Dawn Patrol's second great contribution - unforeseeable when the game was invented back in the 1960's - has been to bring its players back into the real world. When we're playing Dawn Patrol, we don't have our faces glued to a computer, a smart phone or the latest brain-rotting I-gadget. We're actually engaging in real human conversations instead of texting. We're playing a game based on actual paper, cardboard and dice, with real people, at a real table, rather than blankly staring at fake electrons on a screen.
Dawn Patrol may only be a simulation, but it is far more real than than most of what comprises our 21st century world. As author Mike Adams pointed out, the news you watch every night is fake (believe me, I spent years in the industry). The coloring in your food is fake. So is the taste, courtesy of GMO's and MSG.
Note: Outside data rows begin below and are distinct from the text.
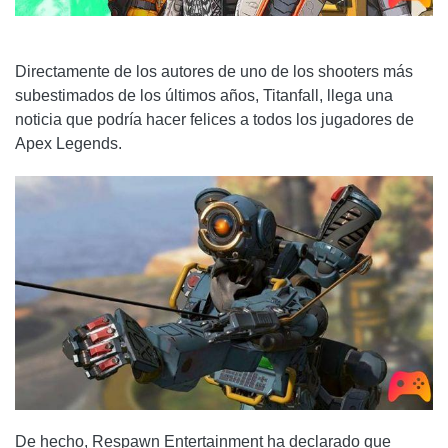
Directamente de los autores de uno de los shooters más
subestimados de los últimos años, Titanfall, llega una
noticia que podría hacer felices a todos los jugadores de
Apex Legends.
De hecho, Respawn Entertainment ha declarado que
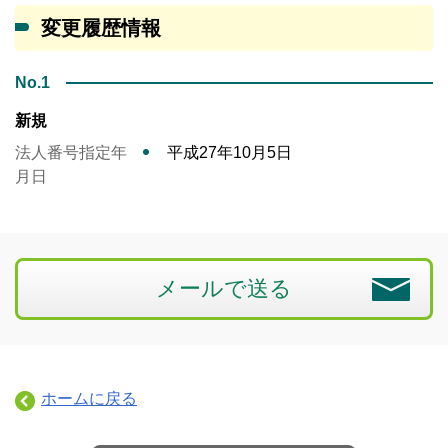
変更履歴情報
No.1
新規
法人番号指定年
平成27年10月5日
月日
メールで送る
ホームに戻る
The "war on terror" is fake. Our politicians are fakes. WMD's in Iraq was fake. The made-for-TV myths of Jessica Lynch, Bin Laden, 9/11 and Lee Harvey Oswald were faked. The history taught in public schools is fake.
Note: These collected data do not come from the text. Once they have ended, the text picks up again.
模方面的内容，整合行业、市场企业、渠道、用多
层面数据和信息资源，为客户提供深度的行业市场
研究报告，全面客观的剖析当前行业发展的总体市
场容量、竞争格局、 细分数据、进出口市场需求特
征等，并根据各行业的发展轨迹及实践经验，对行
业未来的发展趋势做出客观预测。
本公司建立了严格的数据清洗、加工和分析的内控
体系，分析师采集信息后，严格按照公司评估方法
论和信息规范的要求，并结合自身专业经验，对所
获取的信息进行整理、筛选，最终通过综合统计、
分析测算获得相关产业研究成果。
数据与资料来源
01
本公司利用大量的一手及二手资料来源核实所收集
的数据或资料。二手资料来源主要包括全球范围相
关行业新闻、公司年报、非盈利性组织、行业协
Your bank account is fake. It contains no actual money but only digits entered on a screen. There is no money. Get that. There is no money. There never was. The whole thing is a scam.
The flag-waiving dog and pony shows we see before NFL games are fake, paid performances staged on cue with tax money. Our courts are fake. Social media gives us fake friends through contrived conversations masquerading as real social interaction.
Even the page you are reading right now is fake. It doesn't really exist. Unplug your monitor and see.
As trivial as a board game might be, Dawn Patrol remains one of the few genuine things in our lives. At least it brings us real friends, real social interaction, and playing it requires us to step away from the hectic pace of daily life and relax. Even board games are more real than the delusional world that surrounds us. That is Dawn Patrol's second great contribution to its players, surely a benefit that Mike Carr and his teenage friends could never have imagined when they created this game almost half a century ago.
Thanks for being a part of that, and thanks for reading the Indy Squadron Dispatch. We're proud to still be here after 30 years.